Par contraste, selon deux chercheurs de l'OFCE297(*), les recettes à attendre d'une correction de la dégressivité soulignée par la note de l'IPP, seraient d'environ 4,4 milliards d'euros par an - calcul de l'« écart à la norme de non-dégressivité »298(*), dont l'essentiel serait concentré sur les 75 foyers les plus aisés (3,2 milliards d'euros, soit 72 % du total).

Si les trajectoires de réduction du déficit public et de décarbonation imposeront à tous des efforts importants, la présentation de contributions sur les seuls foyers très fortunés en tant que mesures de rendement, venant en quelque sorte se substituer aux efforts du reste de la population française, dans l'objectif de résorption du déficit public a été très contestée, par les concepteurs de ces contributions299(*), comme par d'autres de leurs défenseurs, comme les économistes Olivier Blanchard ou Jean Pisani-Ferry.

La France enregistre le second taux de prélèvements obligatoires le plus élevé de l'Union européenne. Le Fonds monétaire international (FMI) a indiqué récemment qu'« un recours accru aux hausses d'impôts n'est ni réaliste ni souhaitable, compte tenu des risques qu'il ferait peser sur la confiance des entreprises, la compétitivité et la croissance »300(*).

Le contexte de concurrence fiscale et de mobilité des capitaux impose en outre d'agir avec prudence301(*). Comme le souligne l'association française du family office (AFFO), toute hausse de la pression fiscale devrait être appréciée non seulement au regard des recettes attendues, mais aussi de ses effets sur l'attractivité, la localisation des investissements, le maintien des centres de décision et la compétitivité de l'économie.

Si d'éventuelles réactions migratoires302(*) face à un impôt sur la fortune semblent pouvoir être efficacement contrebalancées par la mise en place d'une exit tax suffisamment dissuasive303(*), les entrepreneurs pourraient, avant même le développement de leur activité, être incités à localiser celle-ci sous une juridiction plus clémente.

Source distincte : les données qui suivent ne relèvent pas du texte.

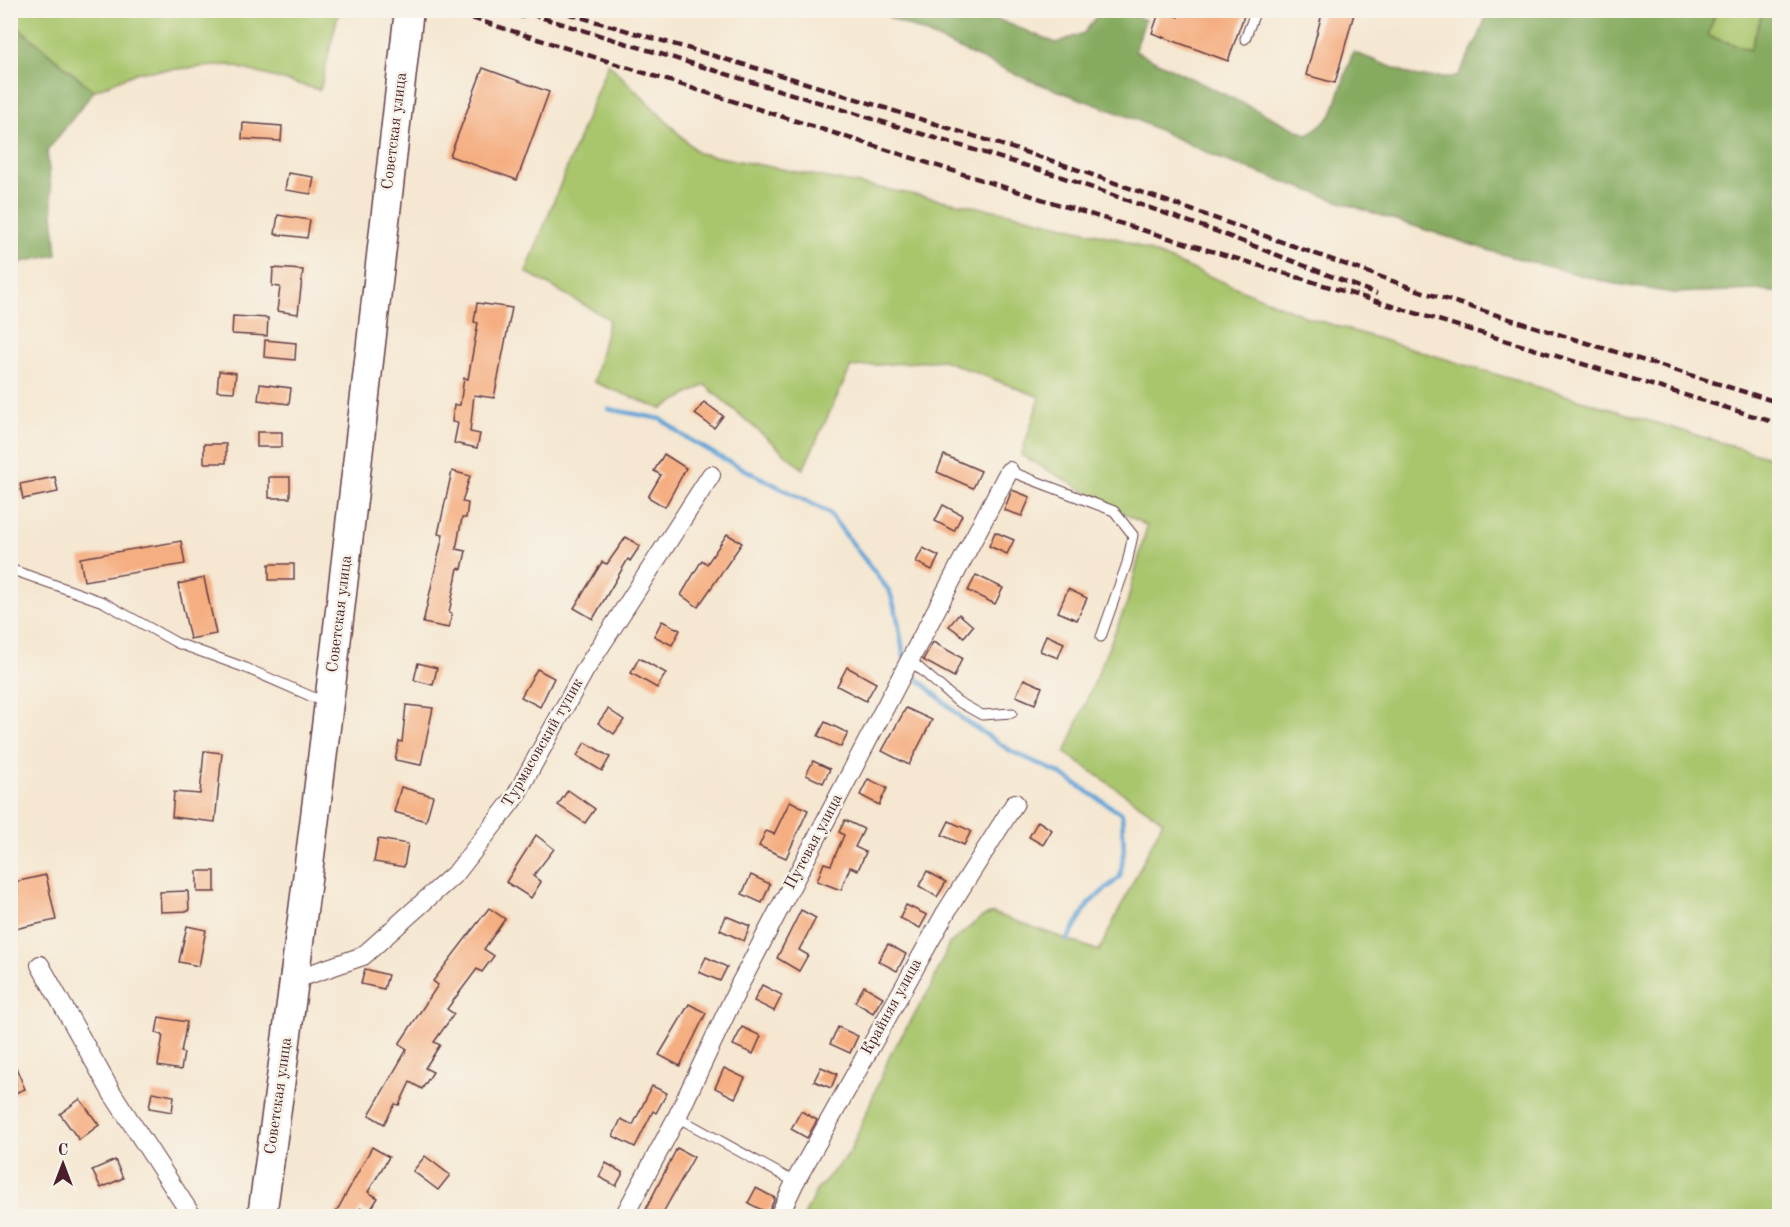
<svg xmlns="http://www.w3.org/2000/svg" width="1790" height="1227" viewBox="0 0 1790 1227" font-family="'Old Standard TT',serif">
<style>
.green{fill:#a9c66d;stroke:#7a724c;stroke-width:1.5}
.forest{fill:#86ab60;stroke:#686546;stroke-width:1.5}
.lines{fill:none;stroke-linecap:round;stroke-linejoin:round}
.stream{stroke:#63a4d6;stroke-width:4.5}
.building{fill:#f5ae81}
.lane-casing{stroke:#643d44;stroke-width:11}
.street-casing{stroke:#643d44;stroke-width:20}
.primary-casing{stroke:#643d44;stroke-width:31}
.lane{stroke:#fff;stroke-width:9}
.street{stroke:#fff;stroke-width:18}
.primary{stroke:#fff;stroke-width:28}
.rail{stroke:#4a1f2b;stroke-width:4.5;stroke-dasharray:9 4.5;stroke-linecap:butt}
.labels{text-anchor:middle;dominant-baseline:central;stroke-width:5;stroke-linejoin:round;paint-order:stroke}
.street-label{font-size:16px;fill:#4a1f2b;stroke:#f7f3e8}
</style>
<rect width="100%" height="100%" fill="#f7f3e8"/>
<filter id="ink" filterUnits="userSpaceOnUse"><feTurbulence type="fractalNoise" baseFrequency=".0167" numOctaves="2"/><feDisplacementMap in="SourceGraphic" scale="12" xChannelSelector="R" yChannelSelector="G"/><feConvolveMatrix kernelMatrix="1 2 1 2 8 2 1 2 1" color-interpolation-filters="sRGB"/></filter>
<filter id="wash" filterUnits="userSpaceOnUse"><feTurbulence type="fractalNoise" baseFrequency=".008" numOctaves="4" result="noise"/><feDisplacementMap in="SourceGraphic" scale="24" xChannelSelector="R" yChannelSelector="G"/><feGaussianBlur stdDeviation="1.35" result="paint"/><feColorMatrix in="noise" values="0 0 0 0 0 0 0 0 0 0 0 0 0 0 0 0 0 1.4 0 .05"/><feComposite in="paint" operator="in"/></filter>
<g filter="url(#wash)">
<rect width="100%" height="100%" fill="#f5e7d1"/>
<g class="green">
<polygon points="11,10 339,11 320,90 229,65 138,72 94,91 11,21"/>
<polygon points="1716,11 1763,11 1751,50 1708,36"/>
<polygon points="608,63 698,153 1014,214 1123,240 1307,317 1779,460 1779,1216 804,1216 816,1191 850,1152 890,1055 930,989 949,944 982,917 993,913 1099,951 1163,821 1065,753 1127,603 1147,526 1021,455 1040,397 943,360 851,367 803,469 705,385 661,409 594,382 609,319 526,272"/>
</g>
<g class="forest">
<polygon points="876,11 977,11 1056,43 1084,33 1100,12 1124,11 1145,20 1135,51 1308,135 1332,115 1353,52 1417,77 1457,77 1479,36 1488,11 1716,11 1708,36 1750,50 1763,11 1779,11 1779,293 1758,290 1673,293 1610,283 1494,252 1349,205 1221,159 1135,119 1026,79"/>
<polygon points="10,21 94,91 47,151 57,255 11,264"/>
</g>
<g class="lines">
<g class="stream">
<polyline points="609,409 661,419 682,435 718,456 828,512 890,592 897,616 904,658"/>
<polyline points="910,668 918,679 964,720 1011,751 1059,773 1122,814 1124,851 1120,877 1089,903 1067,940"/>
</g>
</g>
<g id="blocks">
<g class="building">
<polygon points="1160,10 1178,17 1180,10 1246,10 1228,61 1152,33"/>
<polygon points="1323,10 1355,10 1335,83 1306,75"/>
<polygon points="483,68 549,92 517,180 450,156"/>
<polygon points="243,123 282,126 281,141 242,139"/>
<polygon points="288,173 314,177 311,194 285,190"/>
<polygon points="278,215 310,220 307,238 275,234"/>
<polygon points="273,268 303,270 298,314 277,311 280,287 272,286"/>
<polygon points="477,303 512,308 494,398 474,395 470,432 480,434 477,448 454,443 458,423 452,422 454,405 460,405 464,378 468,379 478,323 474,322"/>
<polygon points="233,316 268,318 267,336 232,334"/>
<polygon points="265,340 296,343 295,360 264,357"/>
<polygon points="219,371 236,373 234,392 217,391"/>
<polygon points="260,384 291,388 289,404 258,400"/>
<polygon points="704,402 723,416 714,428 695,414"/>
<rect x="257" y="432" width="25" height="15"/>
<rect x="204" y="444" width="22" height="19"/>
<polygon points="664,454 686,468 665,507 648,497 661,475 654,471"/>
<polygon points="944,455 981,471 973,488 937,472"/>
<polygon points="452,471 470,476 462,502 468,503 466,518 462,518 456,549 466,551 462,569 458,568 449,613 452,614 449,628 423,623 443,535 438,534"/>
<polygon points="55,477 58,492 23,499 20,484"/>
<rect x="269" y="477" width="21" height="21"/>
<polygon points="1012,490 1030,497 1022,516 1004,510"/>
<polygon points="943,505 962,515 954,531 935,521"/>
<polygon points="995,532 1014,540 1007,554 989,546"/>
<polygon points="727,534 742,543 698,607 681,595 702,560 707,564"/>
<polygon points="626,537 640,546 630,561 628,559 593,619 574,608 602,562 607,564"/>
<polygon points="181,541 185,564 84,581 80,558"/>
<polygon points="923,548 939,556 932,570 916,562"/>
<rect x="269" y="564" width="25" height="16"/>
<polygon points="976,575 1003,588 995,604 968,591"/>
<polygon points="204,578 216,634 190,639 178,584"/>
<polygon points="1068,589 1087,598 1077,620 1058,612"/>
<polygon points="959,614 973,626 964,637 949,626"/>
<polygon points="662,621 680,630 672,645 654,636"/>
<polygon points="1046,635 1064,643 1058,658 1040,651"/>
<polygon points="933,642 962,658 954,677 923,660"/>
<polygon points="639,658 666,673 657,688 631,673"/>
<polygon points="418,663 437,668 433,685 414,680"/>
<polygon points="847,667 876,683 866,701 837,686"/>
<polygon points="537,669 554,678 540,707 521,697"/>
<polygon points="1024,679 1042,687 1035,704 1016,696"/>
<polygon points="406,705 433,708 421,765 395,760 399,741 402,742"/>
<polygon points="906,708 932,720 909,765 882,751"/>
<polygon points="608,709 624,720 614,734 598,723"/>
<polygon points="825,722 848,733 841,747 818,736"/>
<polygon points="585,742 610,757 602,771 577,756"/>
<polygon points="204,751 222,753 215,822 172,817 174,792 200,794"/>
<polygon points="813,761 830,769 823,783 806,775"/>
<polygon points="868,779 887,788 879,805 860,795"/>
<polygon points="401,787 433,796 426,821 394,812"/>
<polygon points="568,790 595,809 585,823 558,805"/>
<polygon points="790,801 808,810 786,858 759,846 766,831 774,834"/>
<polygon points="845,820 864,829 855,847 866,852 858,870 850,867 841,890 817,881 824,863 831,865 844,835 839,832"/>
<polygon points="949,821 971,831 964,845 942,835"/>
<polygon points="1038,821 1052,830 1043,845 1029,837"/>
<polygon points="536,835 554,849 533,876 541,882 531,898 506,882"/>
<polygon points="378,839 408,844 404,867 374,862"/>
<rect x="197" y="871" width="18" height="21"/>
<polygon points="927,871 946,882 937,897 919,886"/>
<polygon points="46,875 56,920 10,930 10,883"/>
<polygon points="751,875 770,884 762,903 742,894"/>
<polygon points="188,891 189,911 161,912 160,892"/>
<polygon points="906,905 927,915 920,928 900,918"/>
<polygon points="489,908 505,919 484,949 494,956 482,972 477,969 447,1009 454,1014 434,1042 440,1045 425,1068 433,1072 422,1089 410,1082 399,1105 395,1104 384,1124 369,1115 407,1049 399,1044 438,985 433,981"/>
<polygon points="801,910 816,918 799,950 808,955 799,971 777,958"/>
<polygon points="726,916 750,926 744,941 720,930"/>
<polygon points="187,926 206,930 199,966 179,962"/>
<polygon points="888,944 906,954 897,971 878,961"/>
<polygon points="706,957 727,967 720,981 699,972"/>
<polygon points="365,969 388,975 384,989 361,984"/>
<polygon points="762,985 782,995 774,1011 754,1001"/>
<polygon points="864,986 883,997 873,1013 855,1002"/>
<polygon points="689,1004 706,1013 680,1066 659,1055"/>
<polygon points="159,1017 187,1022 181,1052 184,1053 181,1070 158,1066 163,1035 156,1033"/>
<polygon points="742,1027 761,1036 753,1054 733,1045"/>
<polygon points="838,1027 858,1036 850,1053 830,1044"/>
<polygon points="10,1053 25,1089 10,1095"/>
<polygon points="821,1067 837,1074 831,1088 814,1081"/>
<polygon points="724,1068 745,1078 735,1098 715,1088"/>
<polygon points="652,1086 667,1093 656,1113 653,1111 635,1147 613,1136 621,1119 633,1125"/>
<polygon points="152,1092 174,1096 172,1112 149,1108"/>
<polygon points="80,1099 99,1125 79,1140 60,1114"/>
<polygon points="801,1111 817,1120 807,1138 791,1129"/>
<polygon points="372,1147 389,1157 368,1192 378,1198 369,1212 361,1208 356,1216 334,1216"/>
<polygon points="677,1148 694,1157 661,1216 646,1209"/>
<polygon points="425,1156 450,1175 438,1190 413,1171"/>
<polygon points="115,1160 123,1178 101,1188 92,1170"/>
<polygon points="606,1163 623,1173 616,1186 599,1177"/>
<polygon points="756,1188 775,1198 768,1213 748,1203"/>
</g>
</g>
</g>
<g filter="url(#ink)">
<use href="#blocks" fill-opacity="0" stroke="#643d44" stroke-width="1.5"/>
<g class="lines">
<defs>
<g id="lane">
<polyline points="1245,39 1256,10"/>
<polyline points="1009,471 1114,511 1133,535 1127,563 1101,637"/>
<polyline points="10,569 103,602 177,643 246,668 324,702"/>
<polyline points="910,660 957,701 982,715 1012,713"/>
<polyline points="677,1117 795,1182"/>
</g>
<g id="street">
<polyline points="40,965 112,1093 192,1216"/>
<polyline points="296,979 363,956 457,872 515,797 585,670 711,475"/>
<polyline points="624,1216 677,1117 740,984 1009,471"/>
<polyline points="779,1216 795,1182 946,912 1015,803"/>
</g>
<path id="primary" d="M262 1216C319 815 363 413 409 10"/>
</defs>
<use href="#lane" class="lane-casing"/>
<use href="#street" class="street-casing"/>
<use href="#primary" class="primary-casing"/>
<use href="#lane" class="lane"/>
<use href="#street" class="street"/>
<use href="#primary" class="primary"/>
<g class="rail">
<polyline points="446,10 1070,208 1780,424"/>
<polyline points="492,10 524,17"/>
<polyline points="517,10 1053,174 1218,232 1377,294"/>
<polyline points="556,10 790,78 1056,162 1426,293 1780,403"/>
</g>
</g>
</g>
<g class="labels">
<g class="street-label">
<text transform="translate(395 131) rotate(-83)">Советская улица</text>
<text transform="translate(340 614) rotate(-83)">Советская улица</text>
<text transform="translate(543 743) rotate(-60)">Турмасовский тупик</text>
<text transform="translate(814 842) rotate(-62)">Путевая улица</text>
<text transform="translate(892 1007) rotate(-61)">Крайняя улица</text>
<text transform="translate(279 1096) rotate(-82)">Советская улица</text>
</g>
</g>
<rect width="1790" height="1227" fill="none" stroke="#f7f3e8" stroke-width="36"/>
<g transform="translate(63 1164)" stroke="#f7f3e8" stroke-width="4.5" paint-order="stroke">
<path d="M0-4.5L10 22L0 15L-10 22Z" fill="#4a1f2b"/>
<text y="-9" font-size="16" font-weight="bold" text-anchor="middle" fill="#4a1f2b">С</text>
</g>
</svg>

De fait, seuls quatre pays de l'OCDE disposent encore d'un impôt sur la fortune304(*). La France impose déjà la détention du patrimoine immobilier (24 % de ses impôts sur le patrimoine), les transactions et transmissions (34 % de ce total), ainsi que les revenus tirés du patrimoine (42 %), pour un total de 112 milliards d'euros en 2023. L'imposition de la détention et des mutations du patrimoine représente 8,1 % de l'ensemble des prélèvements obligatoires en France, significativement au-dessus de la moyenne de l'OCDE, de 5,3 %.

Selon une typologie proposée par Stefanie Stantcheva, les difficultés de conception d'une imposition du stock peuvent conduire à envisager de le taxer à l'occasion de flux, par exemple en visant les revenus du capital et les mutations patrimoniales305(*), « les effets de la taxation des successions sur l'épargne et la consommation étant a priori plutôt faibles »306(*).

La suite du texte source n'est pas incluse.